**What you need to do:**
If a line appears in the data below, it must appear in your answer exactly as given.
---- Input data
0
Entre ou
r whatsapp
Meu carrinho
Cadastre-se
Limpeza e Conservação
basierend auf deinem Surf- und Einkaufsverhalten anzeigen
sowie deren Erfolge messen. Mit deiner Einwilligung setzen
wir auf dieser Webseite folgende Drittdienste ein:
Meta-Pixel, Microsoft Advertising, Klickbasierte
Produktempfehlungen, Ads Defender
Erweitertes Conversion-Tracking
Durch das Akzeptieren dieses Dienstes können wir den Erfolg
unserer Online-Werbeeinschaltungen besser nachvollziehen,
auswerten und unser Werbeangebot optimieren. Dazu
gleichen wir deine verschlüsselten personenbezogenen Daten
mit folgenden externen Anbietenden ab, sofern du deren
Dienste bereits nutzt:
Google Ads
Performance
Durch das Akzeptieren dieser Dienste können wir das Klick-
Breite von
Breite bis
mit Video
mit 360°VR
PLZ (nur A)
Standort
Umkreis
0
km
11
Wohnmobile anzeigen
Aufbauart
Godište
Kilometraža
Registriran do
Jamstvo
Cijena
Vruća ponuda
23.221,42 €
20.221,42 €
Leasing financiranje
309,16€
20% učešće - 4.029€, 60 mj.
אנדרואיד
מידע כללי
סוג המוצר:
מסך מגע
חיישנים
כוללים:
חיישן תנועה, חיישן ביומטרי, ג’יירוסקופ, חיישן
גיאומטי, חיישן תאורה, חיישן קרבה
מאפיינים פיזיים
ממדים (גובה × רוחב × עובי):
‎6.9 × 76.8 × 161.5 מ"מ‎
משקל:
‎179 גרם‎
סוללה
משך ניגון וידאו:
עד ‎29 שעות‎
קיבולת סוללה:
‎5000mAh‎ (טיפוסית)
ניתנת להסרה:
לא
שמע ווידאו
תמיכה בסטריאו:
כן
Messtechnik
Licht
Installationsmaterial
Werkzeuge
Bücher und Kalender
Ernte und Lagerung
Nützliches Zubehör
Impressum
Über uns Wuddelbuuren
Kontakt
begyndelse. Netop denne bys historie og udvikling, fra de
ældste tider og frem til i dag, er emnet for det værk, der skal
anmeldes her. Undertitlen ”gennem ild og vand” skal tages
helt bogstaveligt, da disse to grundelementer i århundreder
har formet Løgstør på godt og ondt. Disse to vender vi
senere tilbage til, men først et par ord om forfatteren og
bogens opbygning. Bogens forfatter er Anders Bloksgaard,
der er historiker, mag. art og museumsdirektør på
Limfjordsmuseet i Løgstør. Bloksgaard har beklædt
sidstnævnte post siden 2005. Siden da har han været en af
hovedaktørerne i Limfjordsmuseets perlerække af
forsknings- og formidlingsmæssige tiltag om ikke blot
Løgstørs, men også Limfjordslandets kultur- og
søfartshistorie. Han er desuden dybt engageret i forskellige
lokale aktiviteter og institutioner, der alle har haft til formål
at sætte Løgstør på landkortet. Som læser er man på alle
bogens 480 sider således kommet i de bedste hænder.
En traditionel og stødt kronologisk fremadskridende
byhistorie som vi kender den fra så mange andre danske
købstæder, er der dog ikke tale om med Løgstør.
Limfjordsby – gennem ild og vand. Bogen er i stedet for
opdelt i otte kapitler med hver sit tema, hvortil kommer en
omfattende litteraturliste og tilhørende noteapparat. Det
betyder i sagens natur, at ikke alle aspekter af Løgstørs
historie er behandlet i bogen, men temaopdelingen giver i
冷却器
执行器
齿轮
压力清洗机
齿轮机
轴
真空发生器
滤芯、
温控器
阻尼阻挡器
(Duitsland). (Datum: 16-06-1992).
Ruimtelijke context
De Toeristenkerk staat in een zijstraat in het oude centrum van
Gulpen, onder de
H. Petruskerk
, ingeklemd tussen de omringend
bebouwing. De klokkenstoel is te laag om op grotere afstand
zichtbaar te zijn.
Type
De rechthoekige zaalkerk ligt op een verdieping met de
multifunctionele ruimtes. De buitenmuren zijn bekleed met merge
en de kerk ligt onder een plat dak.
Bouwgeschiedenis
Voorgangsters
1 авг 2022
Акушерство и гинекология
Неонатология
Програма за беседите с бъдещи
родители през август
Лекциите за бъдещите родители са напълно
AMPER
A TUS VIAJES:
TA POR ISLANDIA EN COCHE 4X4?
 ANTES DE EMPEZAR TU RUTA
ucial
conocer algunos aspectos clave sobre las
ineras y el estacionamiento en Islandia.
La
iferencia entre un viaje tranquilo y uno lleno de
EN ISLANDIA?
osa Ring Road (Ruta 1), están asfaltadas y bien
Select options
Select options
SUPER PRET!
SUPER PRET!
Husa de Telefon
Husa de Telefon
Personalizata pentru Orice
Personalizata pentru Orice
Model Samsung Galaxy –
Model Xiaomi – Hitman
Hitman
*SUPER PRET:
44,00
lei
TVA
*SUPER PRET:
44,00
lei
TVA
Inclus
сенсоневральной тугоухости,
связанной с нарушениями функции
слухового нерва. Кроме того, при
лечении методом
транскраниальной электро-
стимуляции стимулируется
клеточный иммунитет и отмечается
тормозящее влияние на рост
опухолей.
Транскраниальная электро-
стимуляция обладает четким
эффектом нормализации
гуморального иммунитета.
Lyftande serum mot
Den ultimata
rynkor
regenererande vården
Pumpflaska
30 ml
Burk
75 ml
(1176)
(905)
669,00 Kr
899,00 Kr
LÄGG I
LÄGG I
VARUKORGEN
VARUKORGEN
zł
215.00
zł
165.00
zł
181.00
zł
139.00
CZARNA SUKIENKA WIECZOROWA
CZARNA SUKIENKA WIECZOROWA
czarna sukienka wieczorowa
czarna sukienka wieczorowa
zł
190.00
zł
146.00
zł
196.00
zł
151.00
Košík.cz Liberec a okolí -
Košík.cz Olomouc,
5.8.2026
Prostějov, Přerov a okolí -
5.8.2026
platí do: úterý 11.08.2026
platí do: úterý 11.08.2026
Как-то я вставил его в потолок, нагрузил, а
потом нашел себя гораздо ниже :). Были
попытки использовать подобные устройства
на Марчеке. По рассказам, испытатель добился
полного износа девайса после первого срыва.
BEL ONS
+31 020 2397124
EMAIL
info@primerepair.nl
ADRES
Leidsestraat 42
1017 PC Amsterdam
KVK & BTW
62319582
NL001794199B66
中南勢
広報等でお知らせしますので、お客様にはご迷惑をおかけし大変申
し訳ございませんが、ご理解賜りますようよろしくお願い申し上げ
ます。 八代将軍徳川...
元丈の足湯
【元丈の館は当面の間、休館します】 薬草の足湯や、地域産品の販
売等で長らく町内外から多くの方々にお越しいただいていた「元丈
--------
**Task response:**
0
Entre ou
r whatsapp
Meu carrinho
Cadastre-se
Limpeza e Conservação
basierend auf deinem Surf- und Einkaufsverhalten anzeigen
sowie deren Erfolge messen. Mit deiner Einwilligung setzen
wir auf dieser Webseite folgende Drittdienste ein:
Meta-Pixel, Microsoft Advertising, Klickbasierte
Produktempfehlungen, Ads Defender
Erweitertes Conversion-Tracking
Durch das Akzeptieren dieses Dienstes können wir den Erfolg
unserer Online-Werbeeinschaltungen besser nachvollziehen,
auswerten und unser Werbeangebot optimieren. Dazu
gleichen wir deine verschlüsselten personenbezogenen Daten
mit folgenden externen Anbietenden ab, sofern du deren
Dienste bereits nutzt:
Google Ads
Performance
Durch das Akzeptieren dieser Dienste können wir das Klick-
Breite von
Breite bis
mit Video
mit 360°VR
PLZ (nur A)
Standort
Umkreis
0
km
11
Wohnmobile anzeigen
Aufbauart
Godište
Kilometraža
Registriran do
Jamstvo
Cijena
Vruća ponuda
23.221,42 €
20.221,42 €
Leasing financiranje
309,16€
20% učešće - 4.029€, 60 mj.
אנדרואיד
מידע כללי
סוג המוצר:
מסך מגע
חיישנים
כוללים:
חיישן תנועה, חיישן ביומטרי, ג’יירוסקופ, חיישן
גיאומטי, חיישן תאורה, חיישן קרבה
מאפיינים פיזיים
ממדים (גובה × רוחב × עובי):
‎6.9 × 76.8 × 161.5 מ"מ‎
משקל:
‎179 גרם‎
סוללה
משך ניגון וידאו:
עד ‎29 שעות‎
קיבולת סוללה:
‎5000mAh‎ (טיפוסית)
ניתנת להסרה:
לא
שמע ווידאו
תמיכה בסטריאו:
כן
Messtechnik
Licht
Installationsmaterial
Werkzeuge
Bücher und Kalender
Ernte und Lagerung
Nützliches Zubehör
Impressum
Über uns Wuddelbuuren
Kontakt
begyndelse. Netop denne bys historie og udvikling, fra de
ældste tider og frem til i dag, er emnet for det værk, der skal
anmeldes her. Undertitlen ”gennem ild og vand” skal tages
helt bogstaveligt, da disse to grundelementer i århundreder
har formet Løgstør på godt og ondt. Disse to vender vi
senere tilbage til, men først et par ord om forfatteren og
bogens opbygning. Bogens forfatter er Anders Bloksgaard,
der er historiker, mag. art og museumsdirektør på
Limfjordsmuseet i Løgstør. Bloksgaard har beklædt
sidstnævnte post siden 2005. Siden da har han været en af
hovedaktørerne i Limfjordsmuseets perlerække af
forsknings- og formidlingsmæssige tiltag om ikke blot
Løgstørs, men også Limfjordslandets kultur- og
søfartshistorie. Han er desuden dybt engageret i forskellige
lokale aktiviteter og institutioner, der alle har haft til formål
at sætte Løgstør på landkortet. Som læser er man på alle
bogens 480 sider således kommet i de bedste hænder.
En traditionel og stødt kronologisk fremadskridende
byhistorie som vi kender den fra så mange andre danske
købstæder, er der dog ikke tale om med Løgstør.
Limfjordsby – gennem ild og vand. Bogen er i stedet for
opdelt i otte kapitler med hver sit tema, hvortil kommer en
omfattende litteraturliste og tilhørende noteapparat. Det
betyder i sagens natur, at ikke alle aspekter af Løgstørs
historie er behandlet i bogen, men temaopdelingen giver i
冷却器
执行器
齿轮
压力清洗机
齿轮机
轴
真空发生器
滤芯、
温控器
阻尼阻挡器
(Duitsland). (Datum: 16-06-1992).
Ruimtelijke context
De Toeristenkerk staat in een zijstraat in het oude centrum van
Gulpen, onder de
H. Petruskerk
, ingeklemd tussen de omringend
bebouwing. De klokkenstoel is te laag om op grotere afstand
zichtbaar te zijn.
Type
De rechthoekige zaalkerk ligt op een verdieping met de
multifunctionele ruimtes. De buitenmuren zijn bekleed met merge
en de kerk ligt onder een plat dak.
Bouwgeschiedenis
Voorgangsters
1 авг 2022
Акушерство и гинекология
Неонатология
Програма за беседите с бъдещи
родители през август
Лекциите за бъдещите родители са напълно
AMPER
A TUS VIAJES:
TA POR ISLANDIA EN COCHE 4X4?
 ANTES DE EMPEZAR TU RUTA
ucial
conocer algunos aspectos clave sobre las
ineras y el estacionamiento en Islandia.
La
iferencia entre un viaje tranquilo y uno lleno de
EN ISLANDIA?
osa Ring Road (Ruta 1), están asfaltadas y bien
Select options
Select options
SUPER PRET!
SUPER PRET!
Husa de Telefon
Husa de Telefon
Personalizata pentru Orice
Personalizata pentru Orice
Model Samsung Galaxy –
Model Xiaomi – Hitman
Hitman
*SUPER PRET:
44,00
lei
TVA
*SUPER PRET:
44,00
lei
TVA
Inclus
сенсоневральной тугоухости,
связанной с нарушениями функции
слухового нерва. Кроме того, при
лечении методом
транскраниальной электро-
стимуляции стимулируется
клеточный иммунитет и отмечается
тормозящее влияние на рост
опухолей.
Транскраниальная электро-
стимуляция обладает четким
эффектом нормализации
гуморального иммунитета.
Lyftande serum mot
Den ultimata
rynkor
regenererande vården
Pumpflaska
30 ml
Burk
75 ml
(1176)
(905)
669,00 Kr
899,00 Kr
LÄGG I
LÄGG I
VARUKORGEN
VARUKORGEN
zł
215.00
zł
165.00
zł
181.00
zł
139.00
CZARNA SUKIENKA WIECZOROWA
CZARNA SUKIENKA WIECZOROWA
czarna sukienka wieczorowa
czarna sukienka wieczorowa
zł
190.00
zł
146.00
zł
196.00
zł
151.00
Košík.cz Liberec a okolí -
Košík.cz Olomouc,
5.8.2026
Prostějov, Přerov a okolí -
5.8.2026
platí do: úterý 11.08.2026
platí do: úterý 11.08.2026
Как-то я вставил его в потолок, нагрузил, а
потом нашел себя гораздо ниже :). Были
попытки использовать подобные устройства
на Марчеке. По рассказам, испытатель добился
полного износа девайса после первого срыва.
BEL ONS
+31 020 2397124
EMAIL
info@primerepair.nl
ADRES
Leidsestraat 42
1017 PC Amsterdam
KVK & BTW
62319582
NL001794199B66
中南勢
広報等でお知らせしますので、お客様にはご迷惑をおかけし大変申
し訳ございませんが、ご理解賜りますようよろしくお願い申し上げ
ます。 八代将軍徳川...
元丈の足湯
【元丈の館は当面の間、休館します】 薬草の足湯や、地域産品の販
売等で長らく町内外から多くの方々にお越しいただいていた「元丈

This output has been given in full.